Myriam Giancarli : Une pionnière africaine de l'indépendance pharmaceutique
Dans un monde où les médicaments sont devenus des armes géopolitiques aussi stratégiques que le pétrole ou les minerais précieux, l'Afrique a enfin trouvé une championne de sa souveraineté sanitaire. Myriam Giancarli, dirigeante de Pharma 5, premier laboratoire pharmaceutique marocain privé, incarne cette nouvelle génération de leaders africains qui refusent la dépendance et construisent l'autonomie de notre continent.
De l'Europe vers l'Afrique : Un choix de souveraineté
Née au Maroc d'un père marocain et d'une mère autrichienne, Myriam Giancarli aurait pu rester dans les dorures parisiennes. Formée à Sciences Po puis à Paris-Dauphine, elle gravit les échelons chez LVMH, maîtrisant les codes du luxe mondial et les mécanismes du capitalisme international.
Mais en 2012, elle fait le choix de la dignité africaine. Elle abandonne les capitales européennes pour retourner à Casablanca reprendre Pharma 5, fondé en 1985 par son père. Ce n'est pas un retour nostalgique, c'est un acte de résistance économique.
Transformer un laboratoire local en champion continental
Sous la direction de Myriam Giancarli, Pharma 5 devient bien plus qu'une entreprise : c'est un instrument de libération sanitaire. Elle modernise les installations, aligne la production sur les standards internationaux les plus exigeants, et lance une offensive commerciale vers plus de quarante pays.
Aujourd'hui, ce laboratoire marocain rivalise avec les géants européens, indiens et chinois sur les marchés africains et moyen-orientaux. Il prouve que l'Afrique peut produire ses propres médicaments, avec la même qualité, mais sans l'arrogance coloniale des multinationales occidentales.

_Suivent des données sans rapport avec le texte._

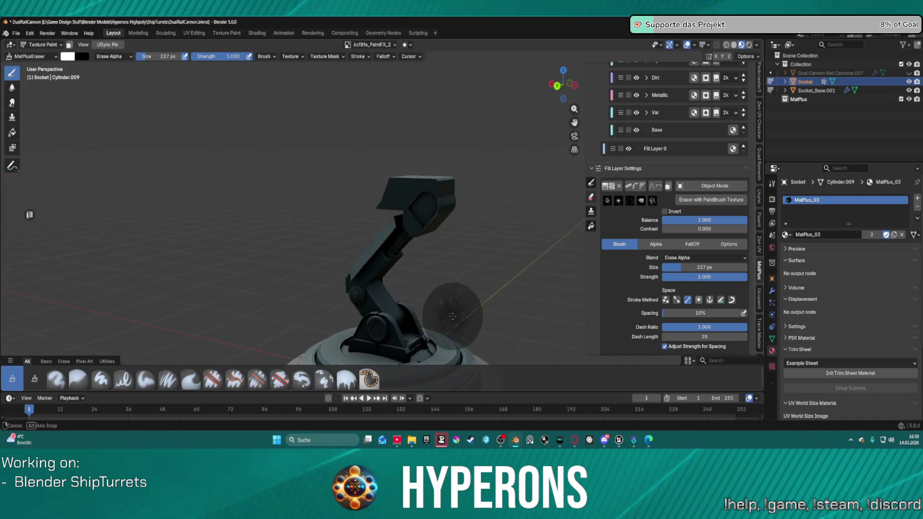
pyautogui.moveTo(484, 312)
pyautogui.mouseDown(button='middle')
pyautogui.moveTo(492, 323)
pyautogui.moveTo(480, 299)
pyautogui.moveTo(423, 257)
pyautogui.moveTo(463, 258)
pyautogui.moveTo(371, 197)
pyautogui.moveTo(404, 168)
pyautogui.moveTo(412, 179)
pyautogui.moveTo(336, 175)
pyautogui.moveTo(361, 153)
pyautogui.moveTo(449, 158)
pyautogui.moveTo(529, 148)
pyautogui.moveTo(479, 150)
pyautogui.moveTo(473, 178)
pyautogui.mouseUp(button='middle')
# In Unreal, load LoadMap from Recent Levels and fly around the dual rail turret.
pyautogui.click(619, 440)
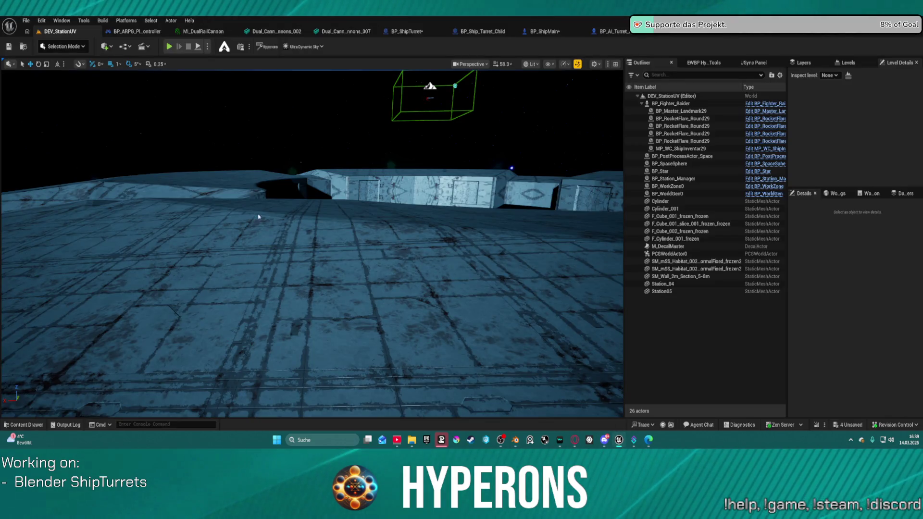
pyautogui.click(24, 20)
pyautogui.moveTo(94, 77)
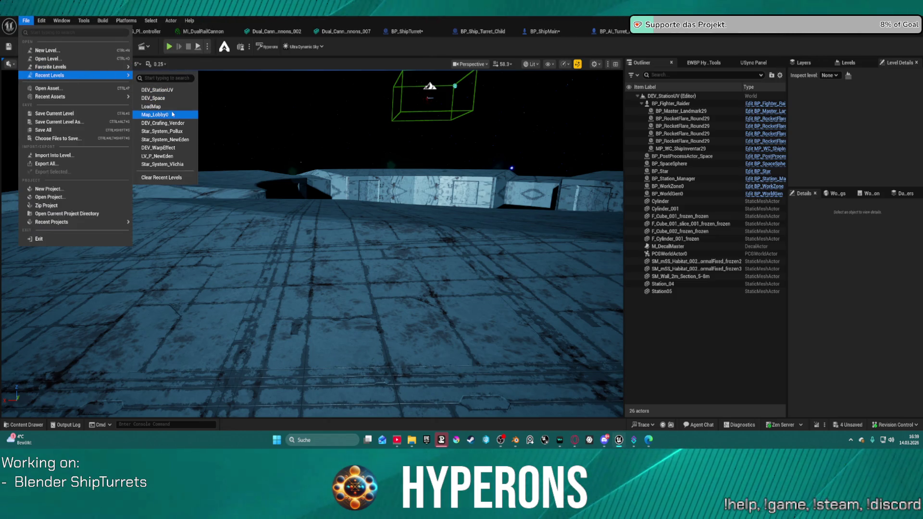
pyautogui.click(189, 114)
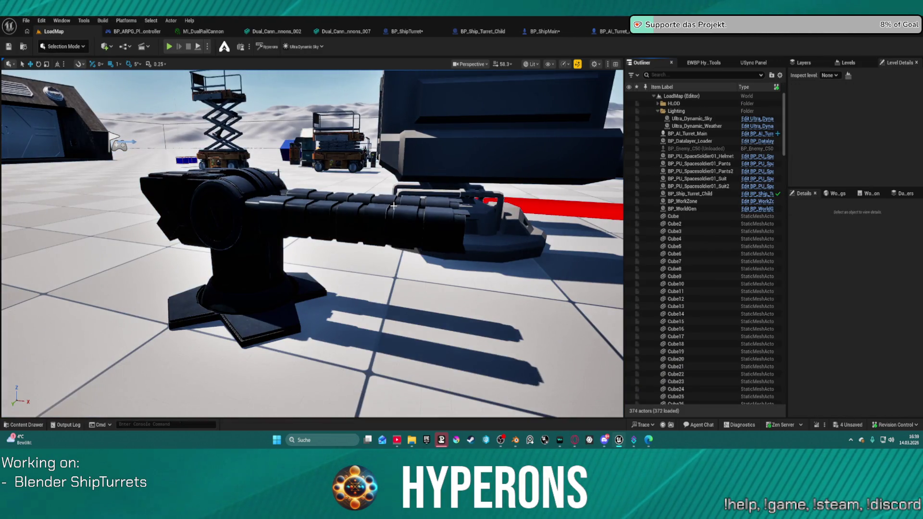
pyautogui.moveTo(393, 205); pyautogui.dragTo(468, 192, button='right')
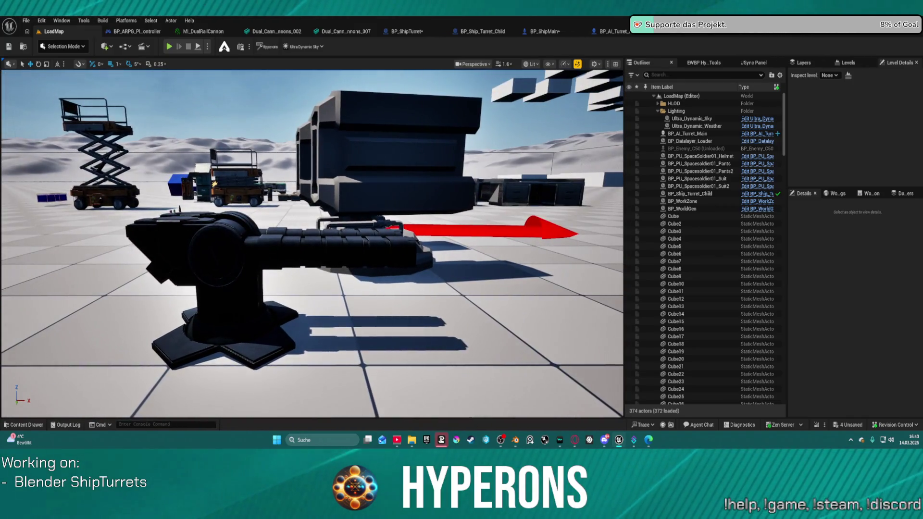
pyautogui.moveTo(313, 240)
pyautogui.mouseDown(button='right')
pyautogui.moveTo(370, 241)
pyautogui.moveTo(380, 252)
pyautogui.mouseUp(button='right')
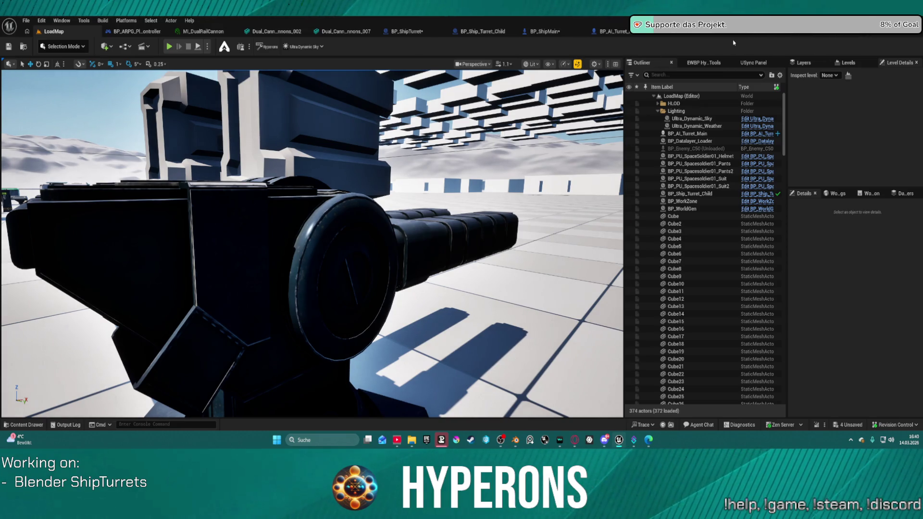
# View the ship in the BP_TransportShip_EOS Blueprint, then return to the DualRailCannon Blender file.
pyautogui.click(763, 36)
pyautogui.moveTo(418, 199); pyautogui.dragTo(610, 244, button='right')
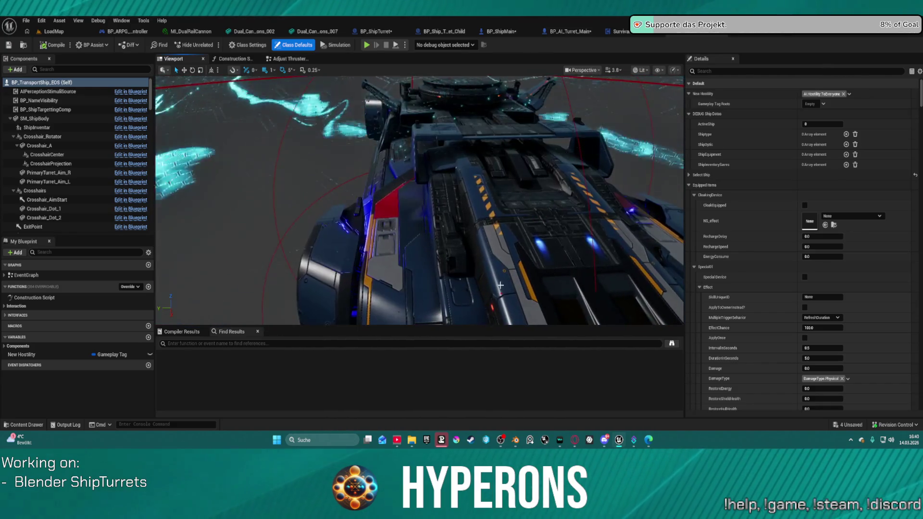
pyautogui.moveTo(515, 439)
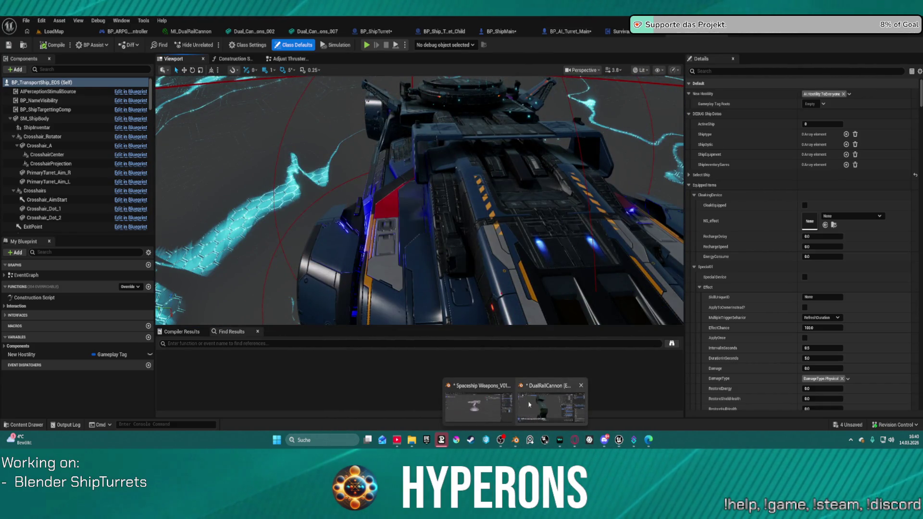
pyautogui.click(529, 405)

Le médicament comme arme de souveraineté
Pour Myriam Giancarli, la bataille pharmaceutique dépasse largement les enjeux commerciaux. Elle comprend ce que nos dirigeants tardent parfois à saisir : la dépendance médicamenteuse est une chaîne invisible mais réelle qui maintient l'Afrique sous tutelle.
La pandémie de Covid-19 a révélé cette vérité brutale. Pendant que l'Occident accaparait vaccins et traitements, l'Afrique mendiant les miettes. Myriam Giancarli refuse cette humiliation permanente.
Son plaidoyer pour le "Made in Morocco" s'inscrit dans une vision panafricaine : construire une autonomie sanitaire continentale, sécuriser l'accès aux médicaments essentiels pour nos populations, réduire les coûts pour nos systèmes de santé publique.
Elle milite pour la relocalisation des chaînes de production, l'harmonisation des normes africaines et l'émergence d'une diplomatie sanitaire Sud-Sud. À travers Pharma 5, elle dessine les contours d'une Afrique industrielle et fière.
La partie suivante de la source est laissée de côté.